Work order: Where an image appears, leave it out; otherwise repeat the data exactly.
*** Opening of Provided entries ***
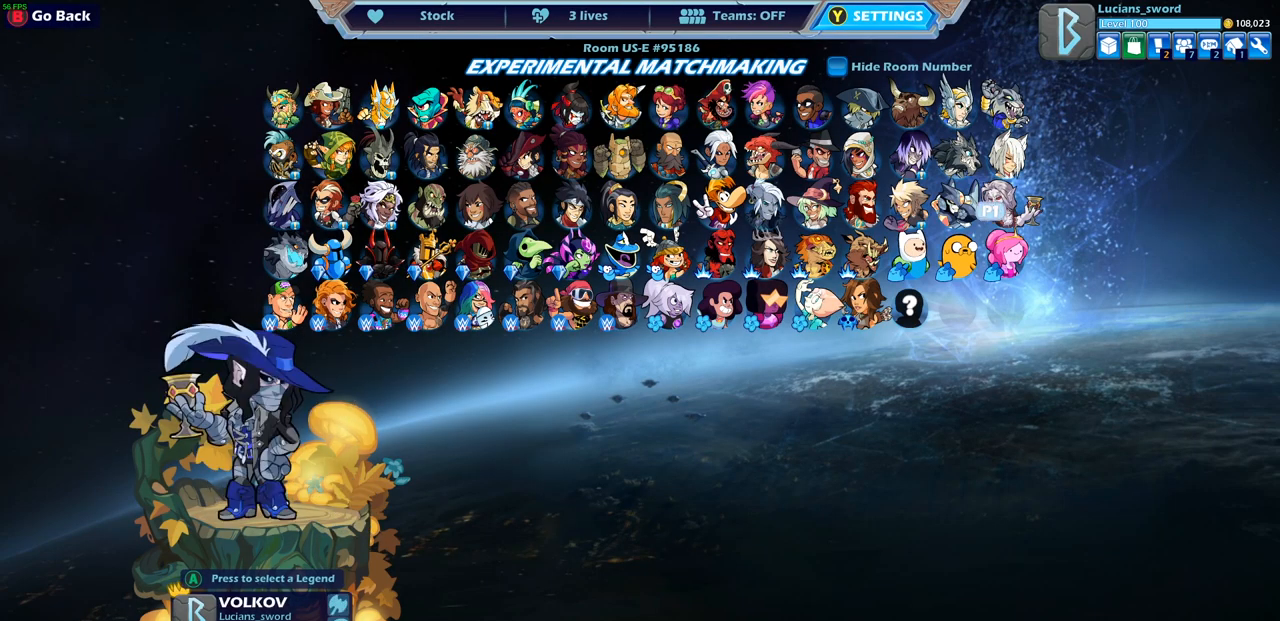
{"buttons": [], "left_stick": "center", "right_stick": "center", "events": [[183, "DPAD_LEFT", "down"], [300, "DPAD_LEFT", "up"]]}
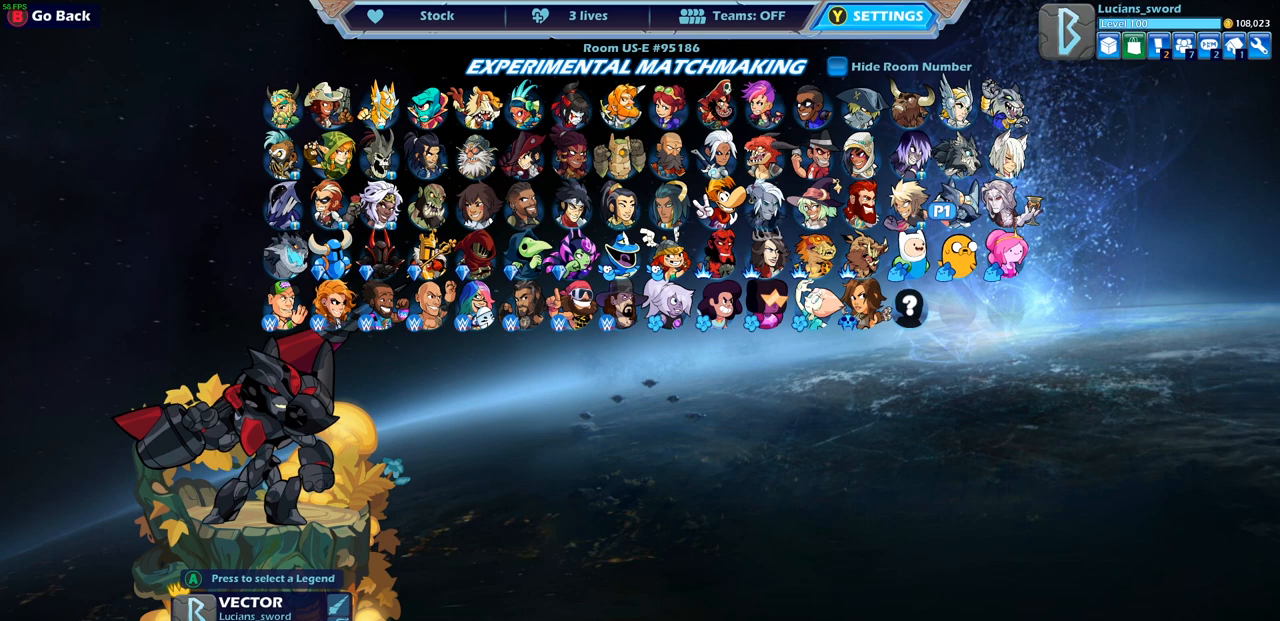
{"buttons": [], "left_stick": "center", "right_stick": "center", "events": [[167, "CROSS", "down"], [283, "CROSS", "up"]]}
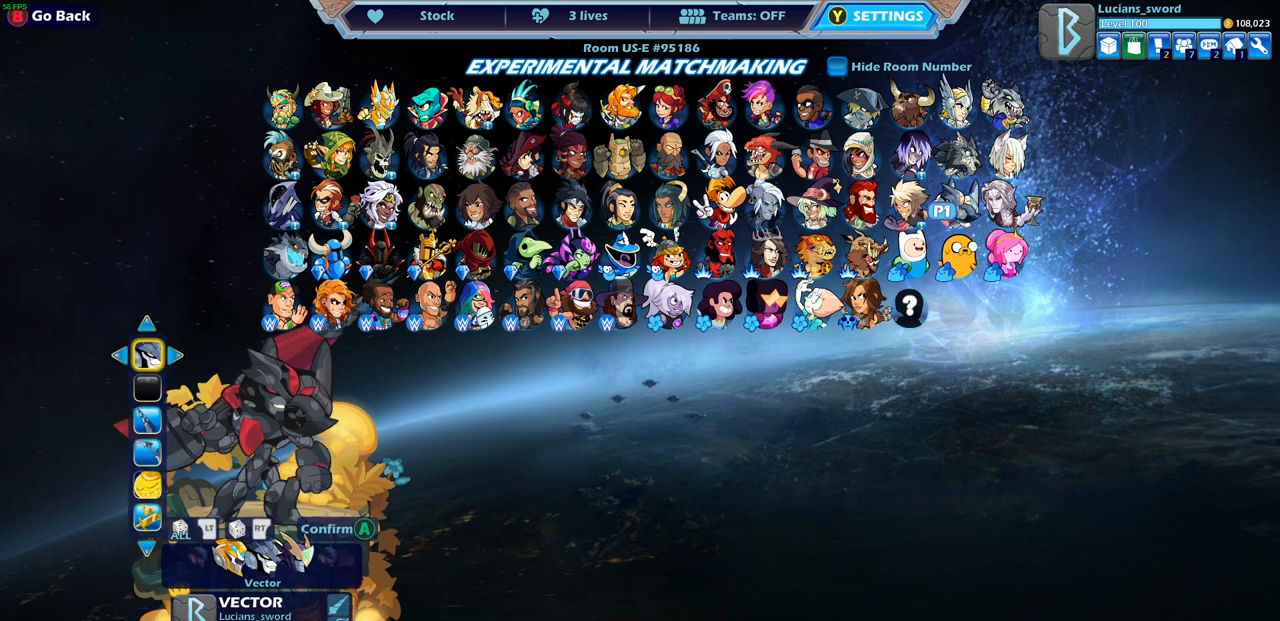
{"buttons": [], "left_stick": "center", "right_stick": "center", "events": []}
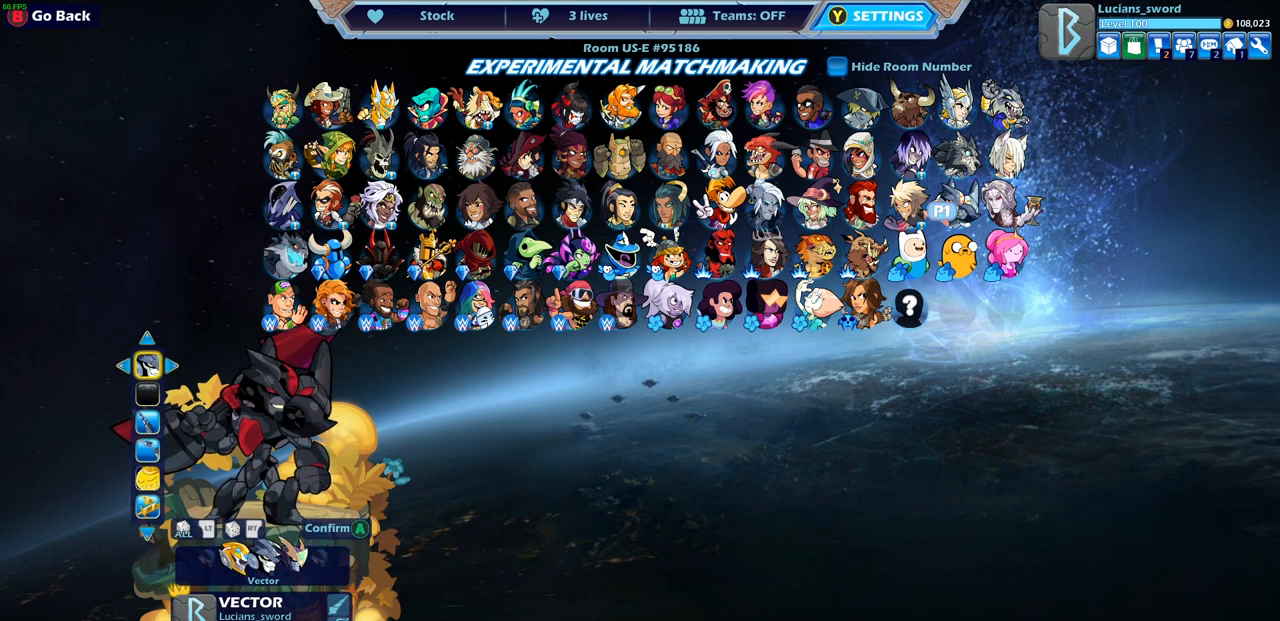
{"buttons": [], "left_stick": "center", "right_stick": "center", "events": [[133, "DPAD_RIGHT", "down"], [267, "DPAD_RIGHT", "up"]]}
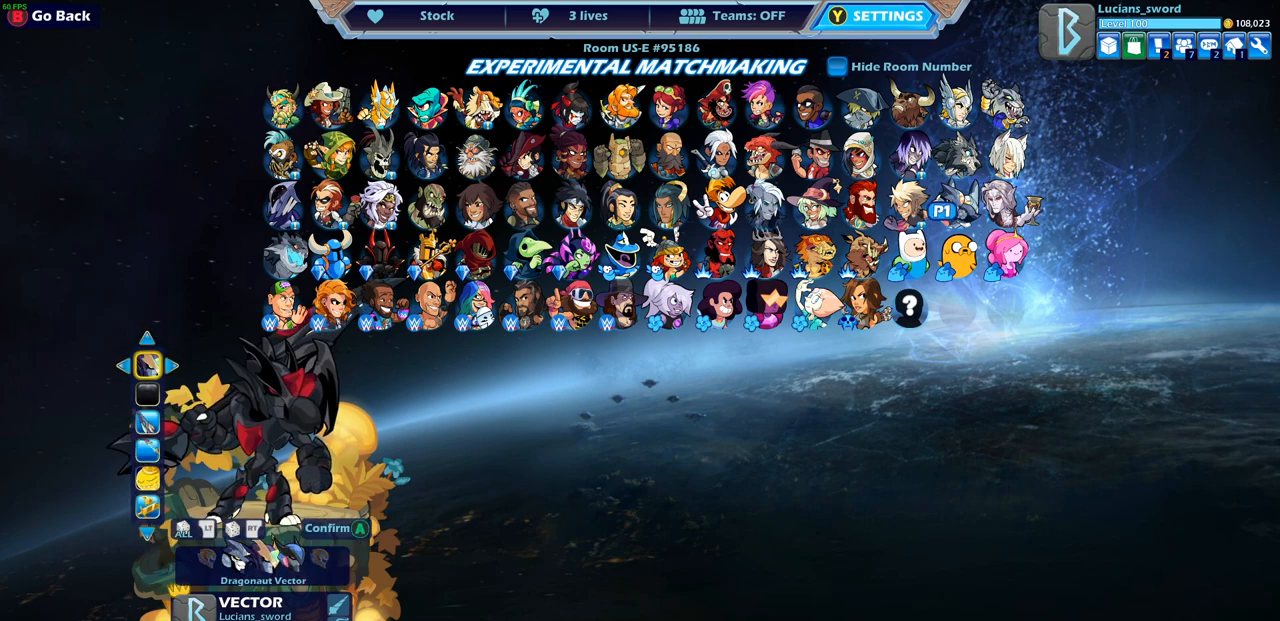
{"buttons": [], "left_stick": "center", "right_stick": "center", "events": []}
*** Close of Provided entries ***
Exercise result:
{"buttons": [], "left_stick": "center", "right_stick": "center", "events": [[183, "DPAD_LEFT", "down"], [300, "DPAD_LEFT", "up"]]}
{"buttons": [], "left_stick": "center", "right_stick": "center", "events": [[167, "CROSS", "down"], [283, "CROSS", "up"]]}
{"buttons": [], "left_stick": "center", "right_stick": "center", "events": []}
{"buttons": [], "left_stick": "center", "right_stick": "center", "events": [[133, "DPAD_RIGHT", "down"], [267, "DPAD_RIGHT", "up"]]}
{"buttons": [], "left_stick": "center", "right_stick": "center", "events": []}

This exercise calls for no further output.